Şera, sadece bir ateşkes hattı olarak değil, karşılıklı itidal ve sivillerin, özellikle de güney Suriye ve Golan Tepeleri’ndeki Dürzilerin korunması için bir temel olarak 1974 Ayrılma Anlaşması’nın ruhuna geri dönme arzusunu dile getirdi. Şera, “Suriye'nin Dürzileri piyon değildir. Onlar vatandaştır, köklüdür, tarihsel olarak sadıktır ve yasalar çerçevesinde her türlü korumayı hak etmektedir. Onların güvenliği müzakere edilemez” dedi.

Derhal normalleşme önermekten kaçınan Şera, uluslararası hukuk ve egemenlik temelinde gelecekteki görüşmelere açık olduğunu belirtti.

Trump bir barış adamı

Belki de Trump'ın yaptığı en önemli diplomatik jest, doğrudan masaya oturma isteğiydi. Şera şunları söyledi: “Medya onun hakkında ne imaj çizerse çizsin, ben onu bir barış adamı olarak görüyorum. İkimiz de aynı düşman tarafından saldırıya uğradık. Trump nüfuzun, gücün ve sonuçların ne anlama geldiğini biliyor. Suriye'nin diyaloğu yeniden başlatabilecek dürüst bir arabulucuya ihtiyacı var.
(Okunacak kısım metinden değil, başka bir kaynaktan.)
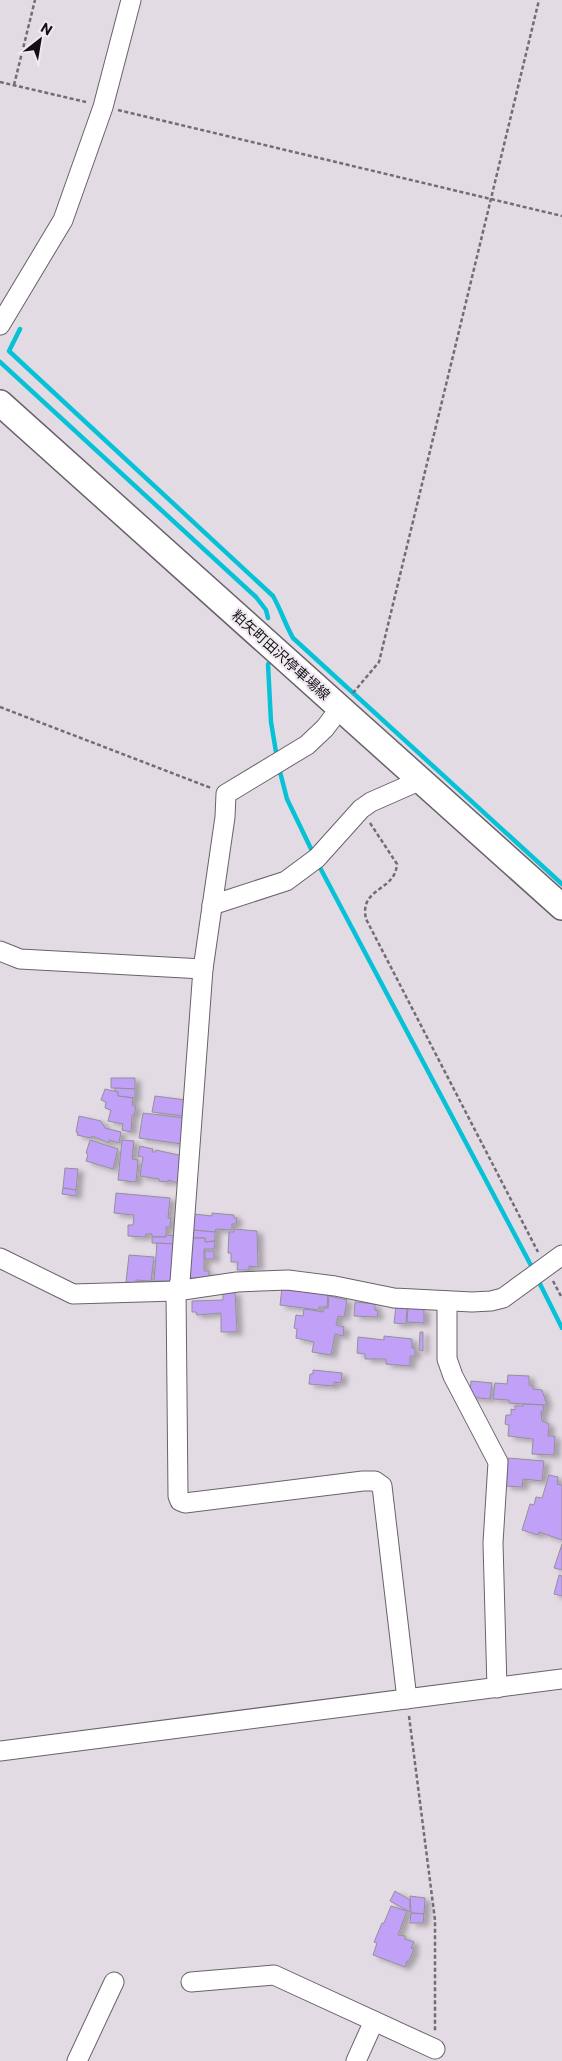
<svg xmlns="http://www.w3.org/2000/svg" width="562" height="2061" font-family="Commissioner,'Noto Sans JP',sans-serif">
<style>
.lines{fill:none;stroke-linecap:round;stroke-linejoin:round}
.stream{stroke:#07c1d7;stroke-width:4.5}
.building{fill:#c1a0f8;stroke:#939099;filter:url(#shadow)}
.minor-casing{stroke:#69626a;stroke-width:21}
.major-casing{stroke:#69626a;stroke-width:28}
.path{stroke:#726d73;stroke-width:2.5;stroke-dasharray:4 2.5;stroke-linecap:butt}
.minor{stroke:#fff;stroke-width:19}
.major{stroke:#fff;stroke-width:25}
.labels{text-anchor:middle;stroke-width:4.5;stroke-linejoin:round;paint-order:stroke}
.street-label{font-size:14px;fill:#121013;stroke:#f0e9f1}
</style>
<defs>
<filter id="shadow"><feDropShadow dx="5.5" dy="3" stdDeviation="2.5" flood-color="#0004"/></filter>
</defs>
<rect width="100%" height="100%" fill="#e3dbe4"/>
<g class="lines">
<g class="stream">
<path d="M20,329L9,351L273,596C281,610 285,624 293,638L562,884"/>
<polyline points="0,362 256,597 266,610 268,618"/>
<polyline points="268,664 271,722 277,758"/>
<polyline points="279,768 287,799 314,855"/>
<polyline points="317,862 534,1271"/>
<polyline points="537,1278 562,1328"/>
</g>
</g>
<g class="building">
<polygon points="111,1078 135,1078 135,1089 111,1088"/>
<polygon points="115,1088 135,1089 135,1098 118,1096 118,1092 115,1091"/>
<polygon points="105,1089 118,1092 118,1096 133,1098 132,1105 136,1107 134,1115 132,1115 131,1132 122,1130 123,1124 108,1121 111,1110 105,1108 106,1102 101,1100"/>
<polygon points="155,1096 186,1100 183,1116 152,1112"/>
<polygon points="143,1113 185,1118 182,1144 139,1138"/>
<polygon points="79,1116 101,1121 105,1128 121,1132 119,1143 109,1140 109,1143 92,1136 91,1138 77,1135 78,1133 76,1132"/>
<polygon points="90,1140 118,1149 113,1169 86,1161 88,1154 86,1153"/>
<polygon points="122,1140 134,1141 132,1159 138,1160 136,1182 118,1180"/>
<polygon points="140,1146 153,1149 152,1152 155,1152 156,1150 183,1156 178,1183 168,1180 168,1182 159,1181 159,1179 140,1176 143,1157 138,1156"/>
<polygon points="65,1168 78,1169 76,1190 63,1188"/>
<polygon points="63,1188 76,1190 76,1196 62,1194"/>
<polygon points="116,1193 170,1198 168,1218 171,1218 170,1227 166,1227 166,1237 152,1237 152,1234 146,1234 145,1237 128,1236 128,1225 133,1225 134,1215 114,1213"/>
<polygon points="212,1213 234,1215 234,1218 237,1218 236,1224 232,1224 232,1230 216,1229 215,1232 192,1230 194,1214 212,1216"/>
<polygon points="234,1229 257,1231 258,1267 249,1266 249,1270 237,1270 238,1262 231,1262 231,1253 228,1253 229,1232 234,1232"/>
<polygon points="192,1230 215,1232 215,1241 205,1242 205,1238 191,1238"/>
<polygon points="166,1235 175,1236 174,1244 152,1243 152,1237 166,1237"/>
<polygon points="191,1238 205,1238 205,1242 215,1241 214,1249 204,1249 204,1271 209,1271 209,1278 189,1278"/>
<polygon points="157,1243 174,1244 173,1278 169,1281 154,1281"/>
<rect x="205" y="1251" width="9" height="8"/>
<polygon points="129,1255 154,1257 151,1281 136,1280 136,1283 126,1282"/>
<polygon points="282,1287 328,1293 327,1307 319,1307 319,1310 280,1305"/>
<polygon points="231,1291 231,1293 235,1292 237,1332 221,1332 221,1313 197,1315 196,1312 192,1312 192,1301 223,1300 223,1292"/>
<polygon points="329,1296 347,1300 344,1317 338,1316 336,1325 344,1327 343,1336 335,1334 331,1355 312,1352 314,1342 296,1338 297,1329 294,1328 296,1315 303,1316 304,1309 323,1312 324,1308 328,1308"/>
<polygon points="355,1302 375,1304 375,1310 378,1311 377,1317 354,1316"/>
<polygon points="396,1306 407,1307 406,1324 394,1323"/>
<polygon points="408,1307 424,1309 424,1323 407,1322"/>
<polygon points="420,1332 423,1332 423,1351 419,1350"/>
<polygon points="384,1336 412,1339 412,1348 415,1348 415,1356 410,1356 410,1366 386,1364 386,1359 365,1359 365,1354 357,1353 358,1337 384,1340"/>
<polygon points="313,1370 342,1373 341,1383 334,1382 334,1386 309,1384 310,1374 313,1374"/>
<polygon points="508,1375 529,1376 529,1385 533,1386 533,1389 542,1390 547,1405 509,1403 509,1400 493,1399 495,1383 507,1384"/>
<polygon points="471,1381 492,1383 490,1399 469,1397"/>
<polygon points="523,1404 543,1405 544,1411 541,1411 542,1421 549,1424 548,1436 555,1436 554,1455 532,1454 533,1439 508,1436 509,1425 505,1424 506,1415 511,1415 511,1409 515,1410 515,1406 523,1406"/>
<polygon points="508,1458 544,1461 542,1481 523,1479 522,1487 505,1486"/>
<polygon points="549,1475 558,1477 557,1484 562,1485 562,1540 539,1532 538,1535 522,1530 530,1504 534,1505 536,1497 542,1498"/>
<polygon points="562,1544 562,1570 554,1568"/>
<polygon points="559,1575 562,1576 562,1596 554,1594"/>
<polygon points="395,1891 410,1900 410,1912 390,1901"/>
<polygon points="410,1896 425,1898 424,1914 411,1913"/>
<polygon points="391,1906 407,1911 398,1935 405,1936 405,1939 414,1942 411,1948 414,1949 409,1961 407,1961 405,1967 373,1955 377,1943 374,1942 382,1923 384,1923"/>
<polygon points="411,1913 424,1914 423,1923 410,1923"/>
</g>
<g class="lines">
<g class="minor-casing">
<g id="minor">
<polyline points="0,325 63,220 103,107 131,0"/>
<polyline points="340,708 325,728 307,745 226,794 225,817 203,969 180,1282 176,1291 178,1496 180,1501 185,1503 363,1481 375,1481 382,1486 407,1699"/>
<polyline points="212,905 286,881 317,858 361,809 371,802 421,780"/>
<polyline points="0,951 20,959 203,969"/>
<polyline points="0,1258 73,1294 176,1291 237,1282 288,1280 335,1286 394,1298 472,1302 491,1301 503,1298 562,1255"/>
<polyline points="447,1301 447,1359 453,1376 498,1462 493,1543 497,1688"/>
<polyline points="0,1751 562,1679"/>
<polyline points="191,1982 274,1975 435,2049"/>
<polyline points="77,2061 114,1982"/>
<polyline points="356,2061 374,2021"/>
</g>
</g>
<g class="major-casing">
<polyline id="major" points="0,403 562,907"/>
</g>
<g class="path">
<polyline points="0,82 86,102"/>
<polyline points="14,85 35,0"/>
<polyline points="118,110 562,216"/>
<polyline points="353,693 379,662 539,0"/>
<polyline points="0,707 211,788"/>
<path d="M370,823L397,864C395,892 359,887 366,919L538,1252"/>
<polyline points="553,1281 562,1298"/>
<polyline points="409,1716 435,1920 435,2031"/>
</g>
<use href="#minor" class="minor"/>
<use href="#major" class="major"/>
</g>
<g class="labels">
<g class="street-label">
<text transform="translate(281 655) rotate(42)" y="5">粕矢町田沢停車場線</text>
</g>
</g>
<g transform="translate(40 40) rotate(31)" stroke="#f0e9f1" stroke-width="4" paint-order="stroke">
<path d="M0-4L9 19L0 12L-9 19Z" fill="#121013"/>
<text y="-8" font-size="14" font-weight="bold" text-anchor="middle" fill="#121013">N</text>
</g>
</svg>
Eğer bölgede istikrara ve ABD ile müttefiklerinin güvenliğine katkıda bulunacak bir uzlaşma ihtimali varsa, ben bu diyaloğu kurmaya hazırım. Bu bölgeyi onarabilecek ve bizi adım adım bir araya getirebilecek tek kişi o.”

ferty6
ABD Başkanı Donald Trump ve Suriye Cumhurbaşkanı Ahmed Şera, 14 Mayıs'ta Riyad'da bir araya geldi. (AP)

Bass şu yorumu yaptı: “Bu sadece açık sözlülüğü açısından değil, aynı zamanda içerdiği anlamlar açısından da dikkate değer bir açıklamaydı. Yeni Suriye, barış ve tanınma arayışında alışılmadık adımlar atmaktan korkmuyor. Şera Suriye'nin sorunlarını (toplu mezarlarda bir milyondan fazla ölü, 12 milyon yerinden edilmiş insan, yaşam destek ünitesine bağlı bir ekonomi, halen yürürlükte olan yaptırımlar ve kuzeyde saklanan milisler) yumuşatarak anlatmıyor. ‘Bu bir peri masalı değil. Bu bir iyileşme ve iyileşme sancılıdır’ diyor.”